Fisheries and Oceans Canada is failing B.C.’s salmon.
This is what environmental groups are saying after Canada’s Pacific salmon fishery lost its Marine Stewardship Council (MSC) eco-certification.
The groups say that the DFO “failed to address issues identified with outstanding conditions in independent fishery audits.”
The industry chose to pre-emptively withdraw from the international certification to avoid failing its upcoming audit and having its certification removed.
The MSC recertified B.C.’s commercial salmon fishery in 2017, subject to DFO addressing outstanding conditions where the fishery does not meet its standard.
They required improvements to fishery monitoring, better stock assessments and reducing impacts on wild salmon populations from harvesting hatchery-raised salmon.
An independent 2018 audit reported that 40 percent of these conditions were behind target.
“MSC sets a very low bar for wild salmon sustainability,” said Watershed Watch Salmon Society executive director Aaron Hill.
Raincoast Conservation Foundation wild salmon program director Misty MacDuffee said this is significant because the certification is what allowed B.C. salmon to be sold into the European market.
“Without that certification, they lose those sales that are going either directly to the EU or to the EU through China. It is significant. It does constrain where the industry can now sell their salmon,” MacDuffee said.

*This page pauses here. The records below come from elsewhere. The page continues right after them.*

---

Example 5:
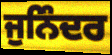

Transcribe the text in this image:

ਜੁਨਿੰਦਰ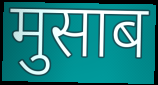
मुसाब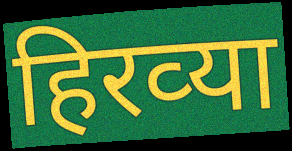
हिरव्‍या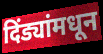
दिंड्यांमधून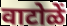
वाटोळेंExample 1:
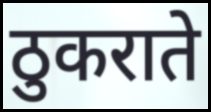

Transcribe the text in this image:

ठुकराते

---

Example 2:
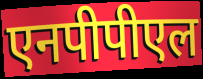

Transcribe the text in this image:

एनपीपीएल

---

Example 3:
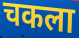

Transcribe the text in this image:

चकला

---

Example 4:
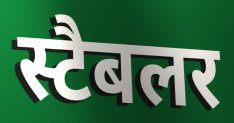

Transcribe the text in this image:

स्टैबलर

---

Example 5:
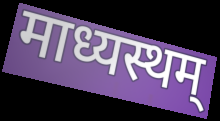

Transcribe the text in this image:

माध्यस्थम्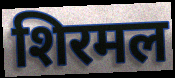
शिरमलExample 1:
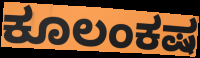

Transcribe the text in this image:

ಕೂಲಂಕಷ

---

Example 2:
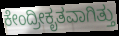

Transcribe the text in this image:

ಕೇಂದ್ರೀಕೃತವಾಗಿತ್ತು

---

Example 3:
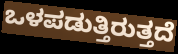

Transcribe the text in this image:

ಒಳಪಡುತ್ತಿರುತ್ತದೆ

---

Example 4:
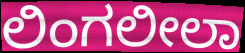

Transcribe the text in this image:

ಲಿಂಗಲೀಲಾ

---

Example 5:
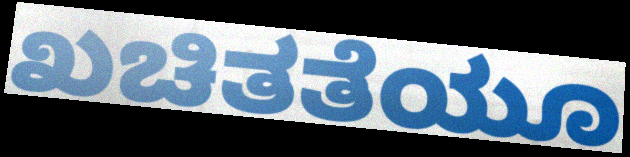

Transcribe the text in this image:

ಖಚಿತತೆಯೂ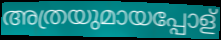
അത്രയുമായപ്പോള്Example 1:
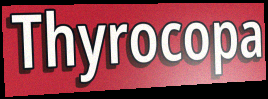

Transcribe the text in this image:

Thyrocopa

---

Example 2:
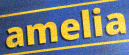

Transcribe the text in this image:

amelia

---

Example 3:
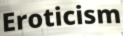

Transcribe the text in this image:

Eroticism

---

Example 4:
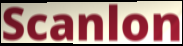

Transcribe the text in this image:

Scanlon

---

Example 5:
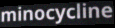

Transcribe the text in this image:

minocyclineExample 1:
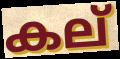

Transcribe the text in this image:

കല്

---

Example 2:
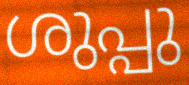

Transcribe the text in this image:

ശുപ്പു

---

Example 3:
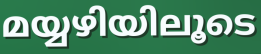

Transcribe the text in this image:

മയ്യഴിയിലൂടെ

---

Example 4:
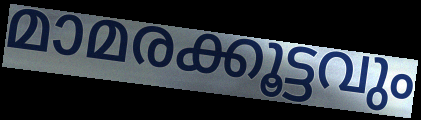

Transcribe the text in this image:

മാമരക്കൂട്ടവും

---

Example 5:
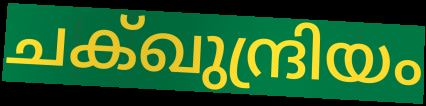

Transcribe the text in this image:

ചക്ഖുന്ദ്രിയം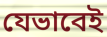
যেভাবেই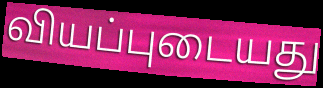
வியப்புடையது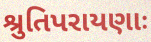
શ્રુતિપરાયણાઃ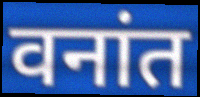
वनांतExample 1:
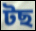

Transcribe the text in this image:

টছ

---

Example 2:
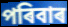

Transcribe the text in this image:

পৰিবাৰ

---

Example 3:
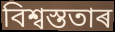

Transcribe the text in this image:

বিশ্বস্ততাৰ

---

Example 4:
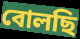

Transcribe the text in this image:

বোলছি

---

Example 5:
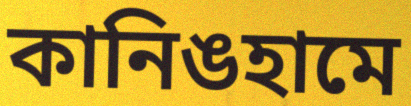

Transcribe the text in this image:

কানিঙহামেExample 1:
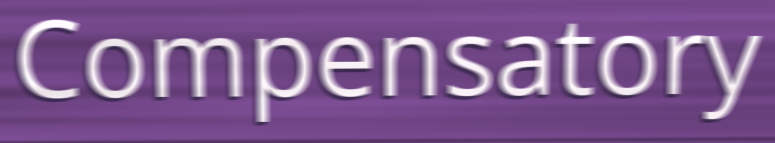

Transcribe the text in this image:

Compensatory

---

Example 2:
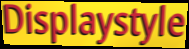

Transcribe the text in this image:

Displaystyle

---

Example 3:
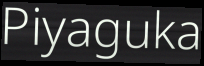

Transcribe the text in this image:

Piyaguka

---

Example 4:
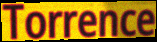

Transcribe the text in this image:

Torrence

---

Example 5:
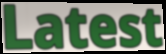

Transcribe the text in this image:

LatestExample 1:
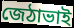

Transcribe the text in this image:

জেঠাভাই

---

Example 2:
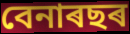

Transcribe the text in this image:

বেনাৰছৰ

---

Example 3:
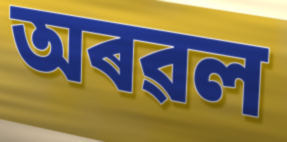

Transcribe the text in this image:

অৰৱল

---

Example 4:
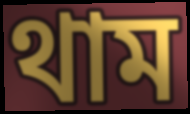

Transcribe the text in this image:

থাম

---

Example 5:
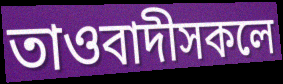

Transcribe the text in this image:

তাওবাদীসকলে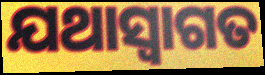
ଯଥାସ୍ଵାଗତ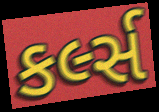
કર્લ્સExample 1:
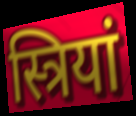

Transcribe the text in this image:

स्त्रियां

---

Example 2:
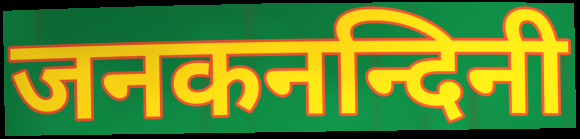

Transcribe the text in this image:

जनकनन्दिनी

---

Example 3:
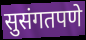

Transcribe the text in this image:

सुसंगतपणे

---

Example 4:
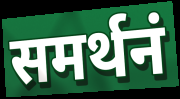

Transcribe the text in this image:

समर्थनं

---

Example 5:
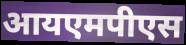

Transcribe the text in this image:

आयएमपीएसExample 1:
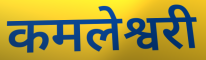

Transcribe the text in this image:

कमलेश्वरी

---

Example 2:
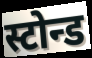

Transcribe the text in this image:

स्टोन्ड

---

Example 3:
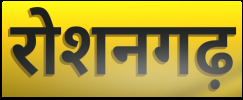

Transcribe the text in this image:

रोशनगढ़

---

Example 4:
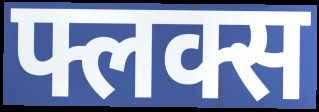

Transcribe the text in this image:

फ्लक्स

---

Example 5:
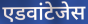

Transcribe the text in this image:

एडवांटेजेस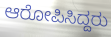
ಆರೋಪಿಸಿದ್ದರು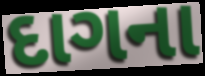
દાગનાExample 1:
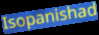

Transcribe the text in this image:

Isopanishad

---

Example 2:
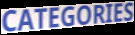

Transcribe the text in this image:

CATEGORIES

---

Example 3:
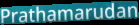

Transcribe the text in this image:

Prathamarudan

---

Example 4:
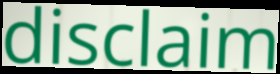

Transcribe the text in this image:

disclaim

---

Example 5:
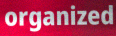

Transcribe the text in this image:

organized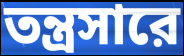
তন্ত্রসারে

MacDuffee said the council only certifies whether the management system provides for a sustained harvest.
She added that it does not certify whether the fishery meets the needs of ecosystems, bears, whales and other wildlife, or whether it is sustainable in the face of climate change.

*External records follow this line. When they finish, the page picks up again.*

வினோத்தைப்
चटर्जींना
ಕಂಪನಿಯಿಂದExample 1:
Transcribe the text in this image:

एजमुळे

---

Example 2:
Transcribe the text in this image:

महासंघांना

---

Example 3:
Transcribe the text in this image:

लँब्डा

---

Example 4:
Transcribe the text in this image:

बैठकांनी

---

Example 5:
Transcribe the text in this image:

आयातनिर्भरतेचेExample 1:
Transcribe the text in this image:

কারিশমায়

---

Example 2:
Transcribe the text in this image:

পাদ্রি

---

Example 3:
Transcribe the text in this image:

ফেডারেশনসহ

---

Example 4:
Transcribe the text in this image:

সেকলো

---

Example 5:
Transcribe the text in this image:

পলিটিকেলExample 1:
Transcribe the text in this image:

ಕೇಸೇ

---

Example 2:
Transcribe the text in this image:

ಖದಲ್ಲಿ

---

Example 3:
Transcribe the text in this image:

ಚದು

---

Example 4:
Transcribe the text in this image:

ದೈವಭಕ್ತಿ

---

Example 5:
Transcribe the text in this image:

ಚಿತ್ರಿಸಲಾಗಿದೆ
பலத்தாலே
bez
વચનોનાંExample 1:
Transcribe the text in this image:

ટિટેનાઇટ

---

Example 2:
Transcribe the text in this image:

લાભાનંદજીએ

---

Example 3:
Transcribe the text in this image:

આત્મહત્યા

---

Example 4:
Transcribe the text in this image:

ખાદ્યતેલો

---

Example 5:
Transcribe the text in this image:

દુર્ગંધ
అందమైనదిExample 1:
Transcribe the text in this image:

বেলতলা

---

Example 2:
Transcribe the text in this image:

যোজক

She said this sends a message that our salmon are not being well managed.
“It’s not all the industry’s fault. DFO also is responsible for this failure because DFO is ultimately the manager and is the one that needs to be overseeing and making sure that that level of information is obtained. It’s really a black mark that we can’t meet a certification standard like the Marine Stewardship Council.”

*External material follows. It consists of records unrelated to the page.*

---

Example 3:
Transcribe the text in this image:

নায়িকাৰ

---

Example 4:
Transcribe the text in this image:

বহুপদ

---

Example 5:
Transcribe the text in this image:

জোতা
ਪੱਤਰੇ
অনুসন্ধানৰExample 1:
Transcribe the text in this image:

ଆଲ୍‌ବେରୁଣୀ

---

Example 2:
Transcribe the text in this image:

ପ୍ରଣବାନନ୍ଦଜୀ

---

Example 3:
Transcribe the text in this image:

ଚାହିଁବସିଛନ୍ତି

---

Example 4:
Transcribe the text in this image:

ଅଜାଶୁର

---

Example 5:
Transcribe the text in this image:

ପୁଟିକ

She hopes the companies and fisheries will strive for a higher bar.
“And that we’ll be able to ensure that we do have a sustainable fishery and that other certification bodies can be pursued,” MacDuffee added.
Greg Taylor, a fisheries consultant and former industry executive said the inability to meet even minimum standards for sustainability is an indictment of Ottawa’s management of B.C.’s salmon.
“The loss of MSC certification will be particularly noted in major European markets where many retailers require it. It will also mean programs like Ocean Wise, SeaChoice and Seafood Watch will no longer be able to recommend B.C. as a sustainable source of wild-caught salmon.”
“We can’t fish responsibly if we don’t know how many fish are making it back to their streams to spawn,” says Greg Knox from SkeenaWild Conservation Trust, highlighting the erosion of monitoring of B.C.’s salmon populations over the past decade — a key problem identified by the MSC.
“The only real surprise is it took MSC this long to determine DFO’s management system did not meet its requirements for a sustainable fishery.”
“A benefit of the MSC certification is that it requires the fishery to address key gaps, including lack of monitoring, dealing with the risks of hatcheries and protecting salmon biodiversity,” said David Suzuki Foundation senior science and policy analyst Jeffery Young.
“Despite having close to a decade to act, the government has failed to deliver on its promises to help the B.C. fishery meet certification requirements.”
Marine Stewardship Council
The MSC is an international, independent non-profit organization that sets a standard for sustainable fishing.
Fisheries are assessed by a team of experts who are independent of both the fishery and the MSC.
About 300 fisheries and 30,000 wild seafood products from around the world are certified to use the MSC eco-label.